Table 13 Two-factor Tukey’s HSD learner results over all datasets
Table 14 Two-factor Tukey’s HSD dataset results over all learners


The importance of reducing Medicare fraud, in particular for individuals 65 and older, is paramount in the United States as the elderly population continues to grow. Medicare is necessary for many citizens, and therefore, the importance placed on quality research into fraud detection to keep healthcare costs fair and reasonable. CMS has made available several Big Data Medicare claims datasets for public use over an ever-increasing number of years. Throughout this work, we provide a unique approach (combining multiple Medicare datasets and leverage state-of-the-art Big Data processing and machine learning approaches) for determining the fraud detection capabilities of three Medicare datasets, individually and combined, using three learners, against real-world fraudulent physicians and other medical providers taken from the LEIE dataset.

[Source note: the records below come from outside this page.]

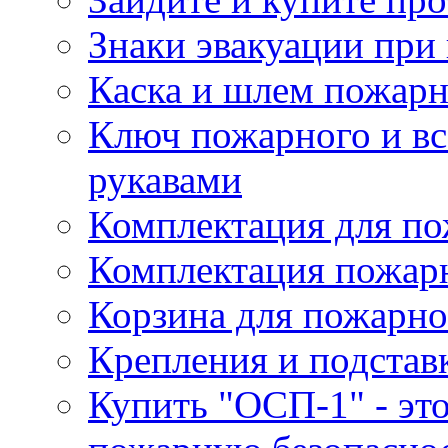
Знаки эвакуации при
Каска и шлем пожарн
Ключ пожарного и вс
рукавами
Комплектация для по
Комплектация пожар
Корзина для пожарно
Крепления и подстав
Купить "ОСП-1" - это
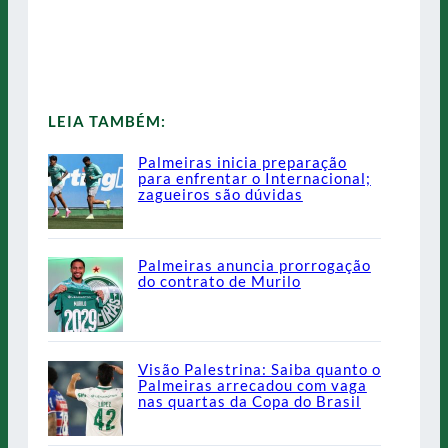
LEIA TAMBÉM:
Palmeiras inicia preparação
para enfrentar o Internacional;
zagueiros são dúvidas
Palmeiras anuncia prorrogação
do contrato de Murilo
Visão Palestrina: Saiba quanto o
Palmeiras arrecadou com vaga
nas quartas da Copa do Brasil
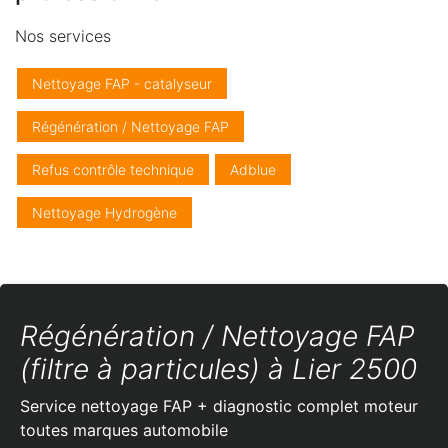
Nos services
Nettoyage FAP - catalyseur
Régénération / Nettoyage FAP
Refus contrôle technique
Adblue
Nettoyage Hydrogène
Régénération / Nettoyage FAP
(filtre à particules) à Lier 2500
Service nettoyage FAP + diagnostic complet moteur
toutes marques automobile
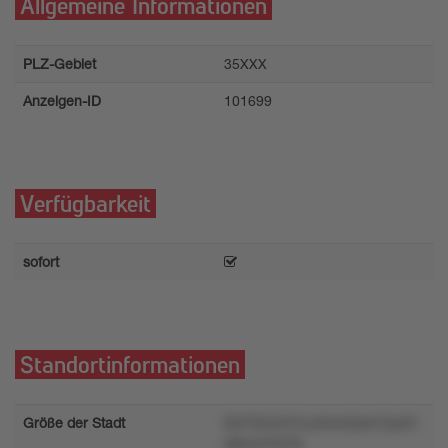
Allgemeine Informationen
PLZ-Gebiet
35XXX
Anzeigen-ID
101699
Verfügbarkeit
sofort
Standortinformationen
Größe der Stadt
t53702n237uurlmm2smr7pv91
qkwyn44y3s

We present our methods for processing each dataset from CMS, the Combined dataset, as well as the mapping of provider fraud labels. We ran experiments on all four datasets: Part B, Part D, DMEPOS, and Combined. Each dataset was considered Big Data, requiring us to employ Spark on top of a Hadoop YARN cluster for running and validating our models. Each dataset was trained and evaluated using three learners: Random Forest, Gradient Boosted Trees and Logistic Regression. The Combined dataset had the best overall fraud detection performance with an AUC of 0.816 using LR, indicating better performance than each of its individual Medicare parts, and scored similarly to Part B with no significant difference in average AUC. The DMEPOS dataset had the lowest overall results for all learners. Therefore, from these experimental findings and observations, coupled with the notion that a physician/provider can commit fraud using any part of Medicare, we show that using the Combined dataset with LR provides the best overall fraud detection performance. Future work will include employing data sampling techniques to combat the imbalanced nature of known fraud events in evaluating the different Medicare datasets.